For a very long time, it was only the privileged few who could afford a car in India and for the middle class, it was a distant dream. Then, Maruti came along and began offering cars at a magical price point of just about 50,000 rupees ($625; £530). The 800CC cars were cute, zippy and far more reliable than bulky Ambassadors - India's only luxury car from the 1960s to the mid-1990s.

The Maruti whet the appetite of India's consumption-hungry middle class and transformed consumer behaviour in the country. It democratised travel and aspirations, and represented mobility in every sense.

Families discovered that the radius of their reach - geographically and socially - had dramatically increased with the owning of a car. And so Indian society, notorious for being steeped in caution and restraint, found itself gleefully seeking out the next frontier of consumption - and then the next.

Up until the 1980s in India, it was legacy brands that held sway over the marketplace. But Nirma, a detergent brand with its origins in Gujarat's Ahmedabad city, took on established players in the space and humbled them. At a time when businessmen were hesitant to invest money up-front in advertising, Nirma spent huge sums on TV ads.

The Nirma jingle, which drives home the brand's name by repetition, is an earworm that refuses to die even today. In recent years, it has taken on a new life with millennials remixing it and making it part of quirky accapella renditions. The brand's foresight and ambition helped it dominate and leverage the most powerful media vehicle of the time to drive up consumption.
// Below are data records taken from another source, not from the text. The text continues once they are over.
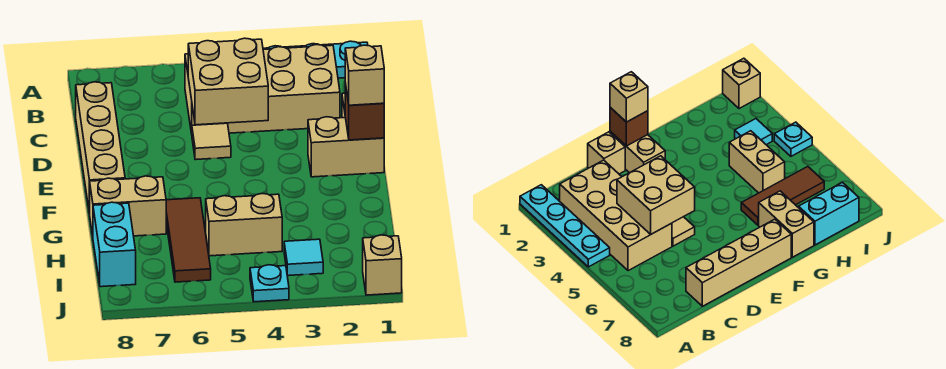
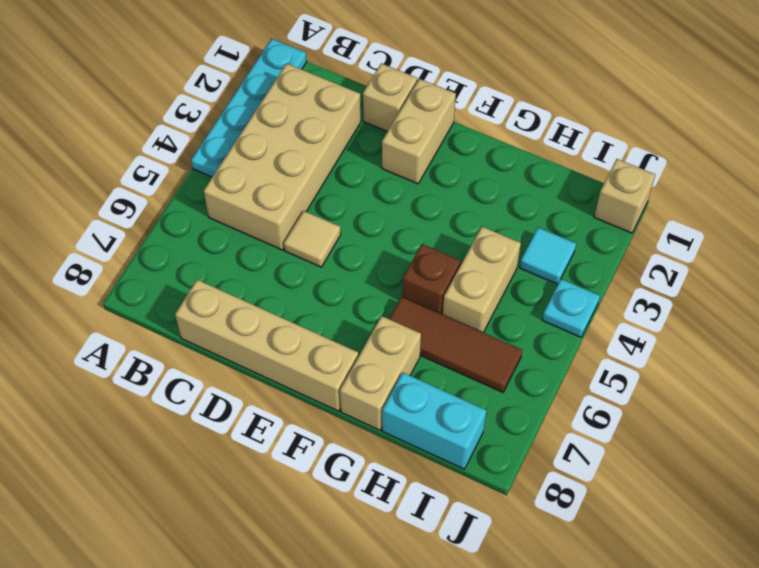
tan 2x2 brick [188,38,268,125] -> none
brown 1x1 brick [345,84,384,140] -> brown 1x1 brick moved to [402,244,461,314]
tan 1x1 brick [345,45,384,105] -> none

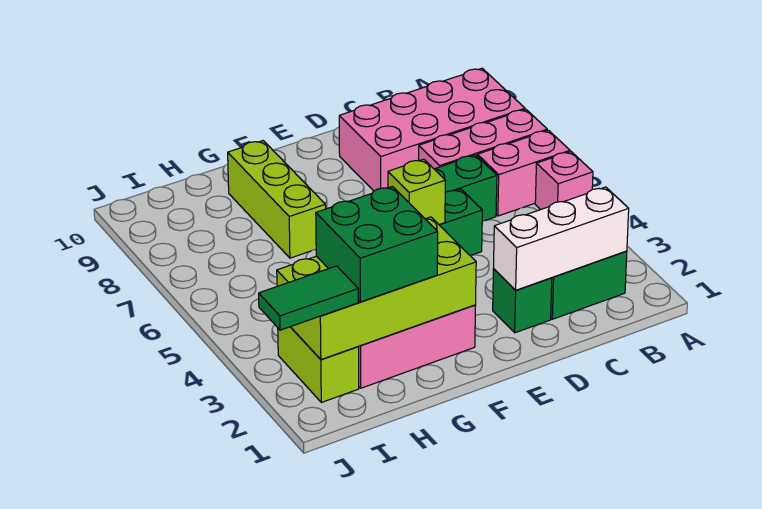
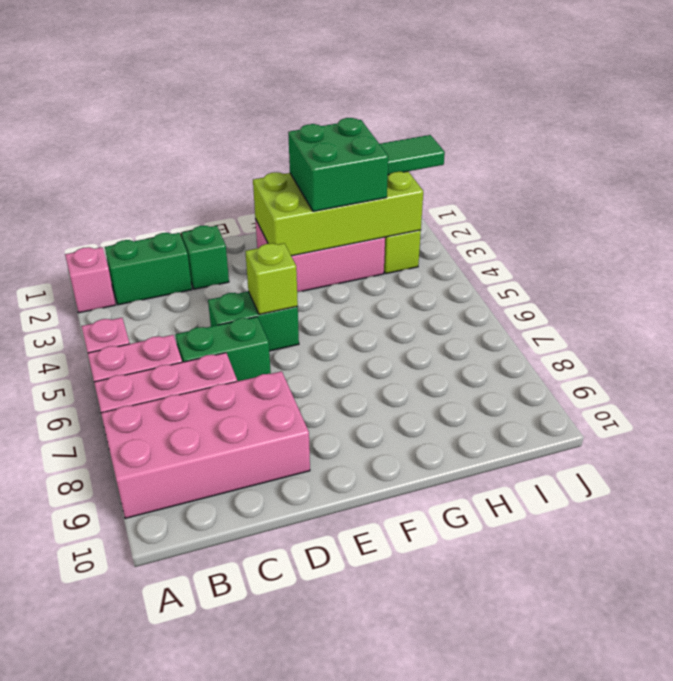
none -> pink 1x1 brick [65,247,115,313]
white 1x3 brick [494,187,629,290] -> none
lime 1x3 brick [228,141,326,258] -> none

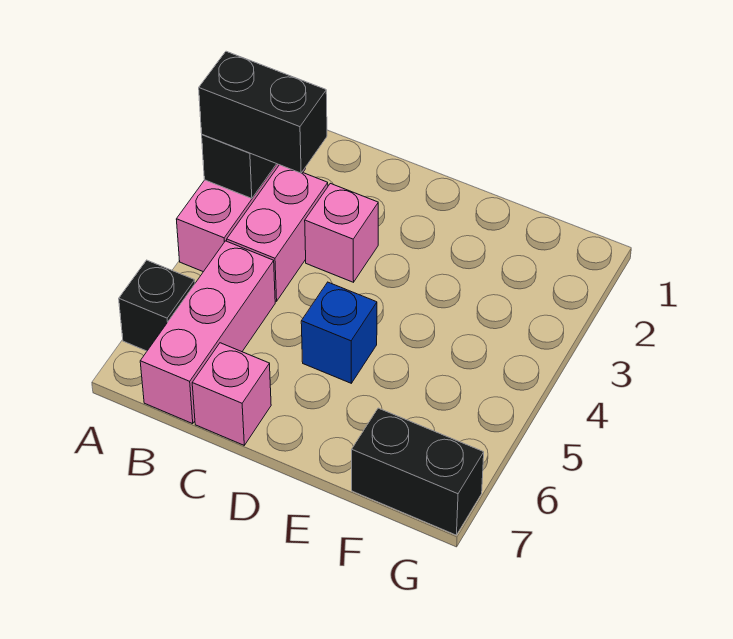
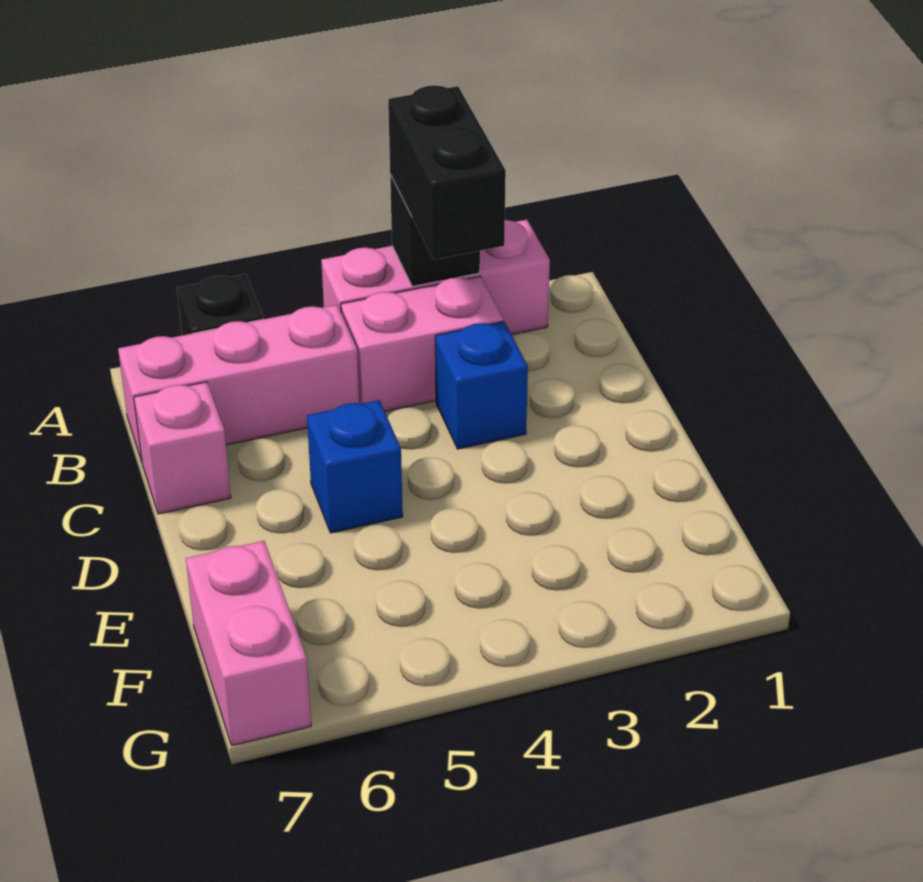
pink 1x1 brick [305,183,378,282] -> blue 1x1 brick [435,321,528,449]
black 1x2 brick [352,408,484,535] -> pink 1x2 brick [186,541,311,746]

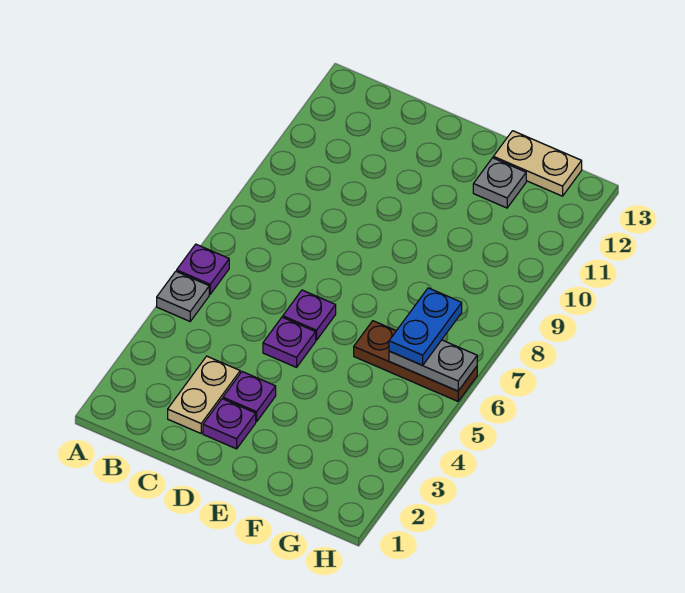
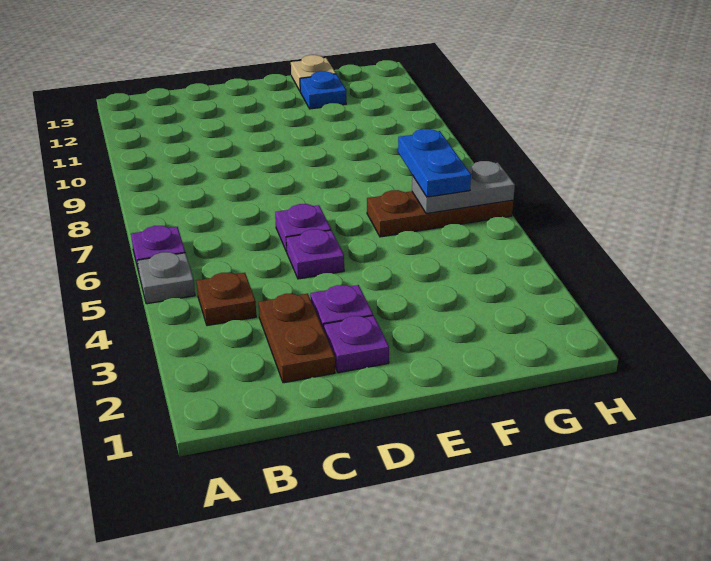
none -> brown 1x1 plate [197,273,256,326]
tan 1x2 plate [168,356,240,433] -> brown 1x2 plate [259,294,335,383]
grey 1x1 plate [473,158,526,208] -> blue 1x1 plate [300,71,346,109]
tan 1x2 plate [493,131,582,196] -> tan 1x1 plate [291,55,336,91]

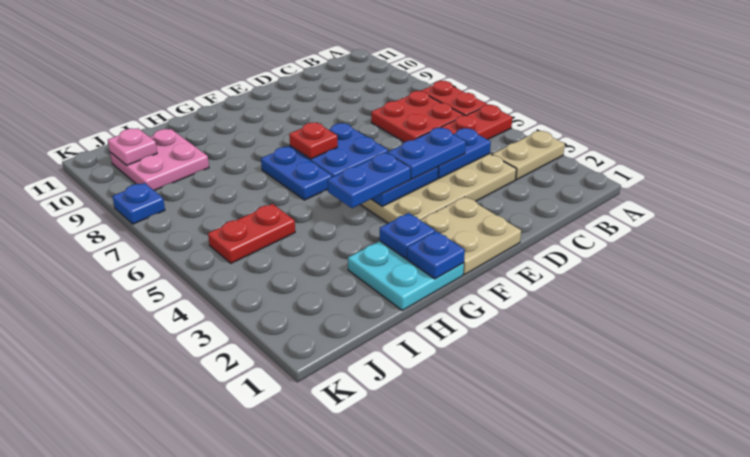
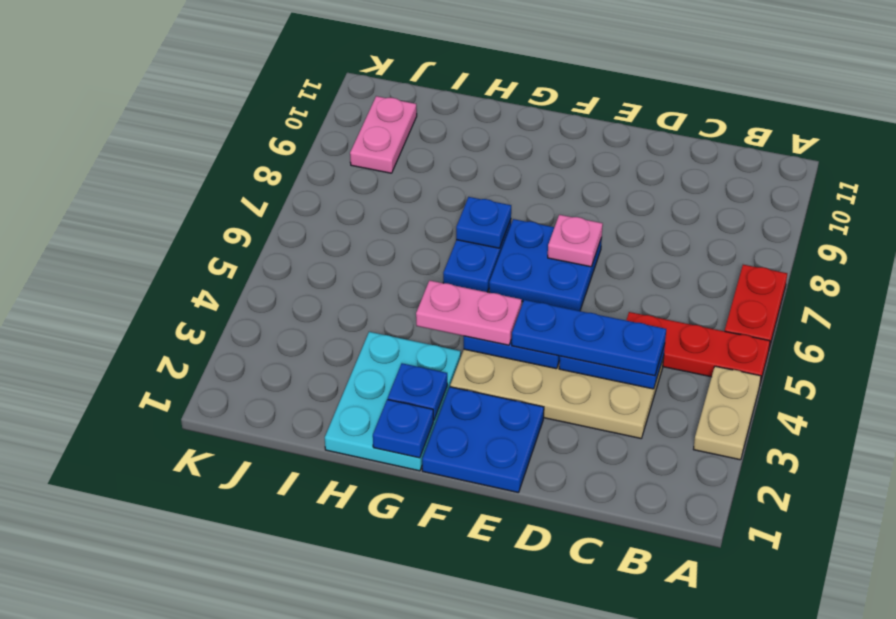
tan 1x2 plate [492,131,565,180] -> tan 1x2 plate turned to [693,366,761,460]
red 2x2 plate [371,91,464,142] -> none
blue 1x2 plate [387,128,466,179] -> blue 1x3 plate [512,300,666,376]
tan 2x2 plate [420,197,521,275] -> blue 2x2 plate [422,387,544,493]
blue 1x2 plate [328,153,410,208] -> pink 1x2 plate [416,280,522,345]
red 1x1 plate [289,122,338,159] -> none
cyan 2x2 plate [348,241,464,310] -> cyan 2x3 plate [325,332,461,471]
red 1x2 plate [208,204,295,263] -> none
pink 2x2 plate [110,129,209,191] -> pink 1x2 plate [350,96,417,173]
pink 1x1 plate [108,128,157,165] -> pink 1x1 plate moved to [548,215,603,267]
blue 1x1 plate [112,183,165,224] -> blue 1x1 plate moved to [456,197,511,248]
Another admirable strategy of the brand was that it kept a razor-sharp focus on elements that truly mattered - it offered an adequately good product at a great price and relied on a simple, but efficient, distribution model to sell its products. In this way, Nirma made itself indispensable to millions of Indians who wanted good-quality products at an affordable price.

The brand has now become a symbol of an entrepreneurial spirit that is hungry for success and has the confidence to rely on new ways to chart a path in the Indian marketplace. An offering of Reliance Industries, Jio is among India's biggest telecoms brands.

At the time of its launch in 2016 by Mukesh Ambani, one of Asia's richest men, India's telecoms space was already dominated by other multinational brands. But Jio turned the tables in its favour by adapting a clever marketing strategy.

It offered free data and calls for the first six months, luring millions of customers and transforming India's digital landscape. Thanks to Jio, what would have been a gradual process of digital adoption became an accelerated phenomenon.

Today, India's digital-savvy populace has become a crucial market for global technology players. It has also helped India build a robust digital payment system, which is counted among the finest in the world. The cultural impact of the exposure digital access provides is far too sweeping in nature to be measured.

If there is one drawback, it is that this very digital revolution in India has also contributed to the polarised environment the country finds itself trapped in today.